**Exercise brief:**
Both the line with "permit. | ☐ Yes |" and the line with "VIII. ENDANGERED SPECIES PROTECTION |" in the records below must appear in the output, along with every line between them, exactly and with nothing added.

**Record set:**
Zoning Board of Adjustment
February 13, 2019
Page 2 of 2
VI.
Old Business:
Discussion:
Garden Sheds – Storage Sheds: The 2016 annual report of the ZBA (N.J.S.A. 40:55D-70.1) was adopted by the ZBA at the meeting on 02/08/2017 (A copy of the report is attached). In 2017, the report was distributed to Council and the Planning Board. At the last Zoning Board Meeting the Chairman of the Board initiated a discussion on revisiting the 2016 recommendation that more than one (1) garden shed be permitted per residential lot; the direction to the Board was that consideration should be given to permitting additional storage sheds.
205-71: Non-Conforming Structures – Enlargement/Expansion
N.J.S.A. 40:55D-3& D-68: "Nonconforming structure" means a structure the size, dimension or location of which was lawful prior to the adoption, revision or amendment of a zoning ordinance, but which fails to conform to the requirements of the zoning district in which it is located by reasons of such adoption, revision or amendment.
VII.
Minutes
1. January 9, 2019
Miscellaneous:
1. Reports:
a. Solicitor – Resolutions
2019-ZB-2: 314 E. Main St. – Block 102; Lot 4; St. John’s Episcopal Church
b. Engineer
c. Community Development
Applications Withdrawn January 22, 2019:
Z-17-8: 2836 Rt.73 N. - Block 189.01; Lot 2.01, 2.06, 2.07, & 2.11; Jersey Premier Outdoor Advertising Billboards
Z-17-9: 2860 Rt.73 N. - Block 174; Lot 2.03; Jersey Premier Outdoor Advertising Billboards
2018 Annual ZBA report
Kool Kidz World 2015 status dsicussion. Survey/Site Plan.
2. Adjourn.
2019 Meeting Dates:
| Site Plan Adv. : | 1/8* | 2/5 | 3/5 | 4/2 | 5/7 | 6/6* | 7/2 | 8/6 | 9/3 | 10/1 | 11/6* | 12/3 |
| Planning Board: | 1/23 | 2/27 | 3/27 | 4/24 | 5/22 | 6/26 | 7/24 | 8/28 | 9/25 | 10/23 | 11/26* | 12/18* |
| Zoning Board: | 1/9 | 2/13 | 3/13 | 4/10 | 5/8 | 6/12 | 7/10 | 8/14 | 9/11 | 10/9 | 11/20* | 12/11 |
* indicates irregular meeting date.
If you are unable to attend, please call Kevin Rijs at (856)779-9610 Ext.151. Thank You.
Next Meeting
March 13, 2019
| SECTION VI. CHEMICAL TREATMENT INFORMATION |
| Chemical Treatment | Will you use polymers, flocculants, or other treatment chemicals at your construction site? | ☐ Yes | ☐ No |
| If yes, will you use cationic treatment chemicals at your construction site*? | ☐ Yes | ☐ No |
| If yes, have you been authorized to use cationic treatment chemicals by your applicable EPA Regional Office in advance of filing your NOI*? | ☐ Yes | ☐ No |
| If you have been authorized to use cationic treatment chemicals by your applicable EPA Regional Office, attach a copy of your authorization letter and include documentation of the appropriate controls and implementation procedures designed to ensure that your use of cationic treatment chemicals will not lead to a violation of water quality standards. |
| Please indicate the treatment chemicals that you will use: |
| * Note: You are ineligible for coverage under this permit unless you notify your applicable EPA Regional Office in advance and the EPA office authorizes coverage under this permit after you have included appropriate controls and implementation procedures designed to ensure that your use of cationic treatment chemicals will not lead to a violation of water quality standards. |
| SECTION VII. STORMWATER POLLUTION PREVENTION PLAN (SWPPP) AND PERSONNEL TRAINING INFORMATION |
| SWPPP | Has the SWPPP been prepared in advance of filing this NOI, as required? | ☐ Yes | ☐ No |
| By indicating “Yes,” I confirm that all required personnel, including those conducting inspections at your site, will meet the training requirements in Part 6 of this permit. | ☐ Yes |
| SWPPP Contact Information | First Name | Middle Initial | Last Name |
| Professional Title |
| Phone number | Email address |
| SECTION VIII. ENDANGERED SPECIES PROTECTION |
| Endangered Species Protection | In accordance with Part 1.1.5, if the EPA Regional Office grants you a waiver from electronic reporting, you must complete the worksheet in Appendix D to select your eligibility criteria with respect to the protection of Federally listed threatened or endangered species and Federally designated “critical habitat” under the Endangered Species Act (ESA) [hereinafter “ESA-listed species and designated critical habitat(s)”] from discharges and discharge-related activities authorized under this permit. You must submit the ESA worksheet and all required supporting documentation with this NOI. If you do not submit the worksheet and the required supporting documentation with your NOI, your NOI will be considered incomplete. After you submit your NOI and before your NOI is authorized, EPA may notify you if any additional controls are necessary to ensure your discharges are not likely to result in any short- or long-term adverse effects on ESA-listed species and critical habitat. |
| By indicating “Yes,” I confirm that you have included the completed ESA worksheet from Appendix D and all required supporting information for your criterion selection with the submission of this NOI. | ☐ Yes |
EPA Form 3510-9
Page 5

**Exercise result:**
| By indicating “Yes,” I confirm that all required personnel, including those conducting inspections at your site, will meet the training requirements in Part 6 of this permit. | ☐ Yes |
| SWPPP Contact Information | First Name | Middle Initial | Last Name |
| Professional Title |
| Phone number | Email address |
| SECTION VIII. ENDANGERED SPECIES PROTECTION |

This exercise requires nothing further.